I'm not sure what to say to her. Is she telling me that she wants out? Again? I stop rubbing her stomach and rub the back of my neck.

"What are you trying to say?"

"Are you happy?"

I hate when she asks me a question with a question. "Sometimes." I mumble. "Not every day is supposed to be perfect. I still want to be with you. We've come this far."

"Maybe you're just scared to be without me."

"I've been without you, but I'm better with you." I say, simply. I really don't know where this conversation is going, but I don't like it. "What do you need me to do for you to be happier in this relationship?"

Giving a deep sigh, she rubs her stomach. "Don't know anymore. I thought we were fine and then I found out that you were talking to Ashlee like she's your best friend. I thought that I was your best friend. And then you show Leslie all these emotions, because she is giving birth to your son, but showed me nothing at my ultrasound appointment. I can't help, but feel alone."

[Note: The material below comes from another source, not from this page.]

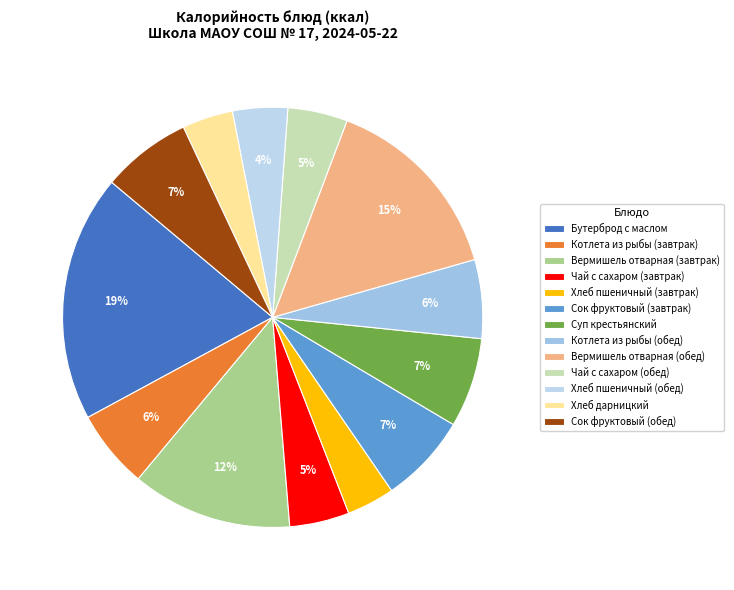

True or false: Вермишель отварная (обед) accounts for 15% of the total.

True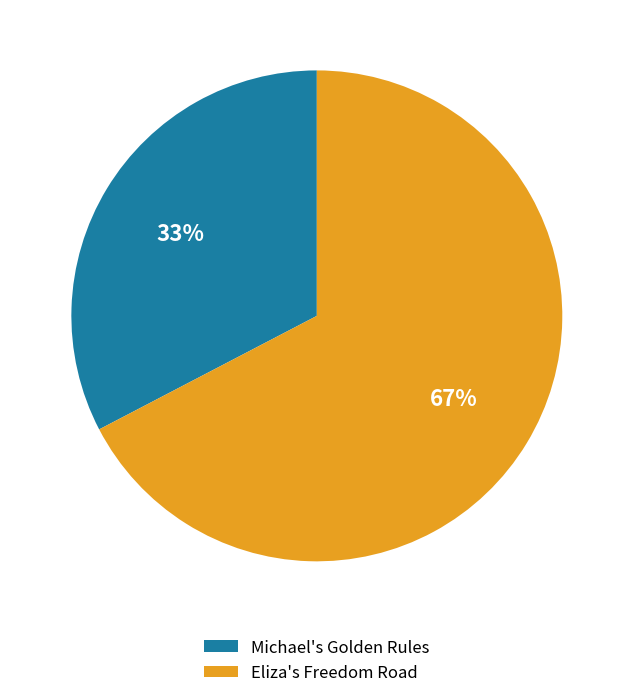

Does Eliza's Freedom Road represent more than half of the total?

Yes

"And I told you that you weren't."

"You don't show me that. Jesus, Jason, you make me crazy. I don't even know who I am anymore. I've been through so many changes and keep making mistakes along the way." She stands up and walks away from me.

"Are you saying that we're a mistake?" I question her as I stand up to follow her. "Where is all this coming from, babe?"

Mel turns around to look at me with tears in her eyes. Please just let this be her hormones. I don't know how much more of this I can take.

"I just want to be loved by you. I want to be your best friend. I want to be a little selfish with you. After everything we've been through, you can't just make it about us?"

"Uh . . ." I nod my head in confusion, instead of giving a direct answer.

Mel sniffles as she wipes her tears. I stand a few feet away from her, scared to say anything. "This is so much to deal with. And seeing you with her today just reminded me that my child won't be loved by you. This is why I told you that I want to be with whoever my child's father is."

"How do you feel that you're sharing me, baby?"

Mel walks completely away from me and go into the bedroom. She slams the door shut, and I hear her lock it afterwards.

"Fuck my life." I whisper as I head back to the couch. I take a seat on the couch, shaking my head. She is pushing me so far away from her. I don't even know what to do anymore. I keep repeating myself to her, when I tell her that I will always be here for her. Why the hell ain't she listening to me?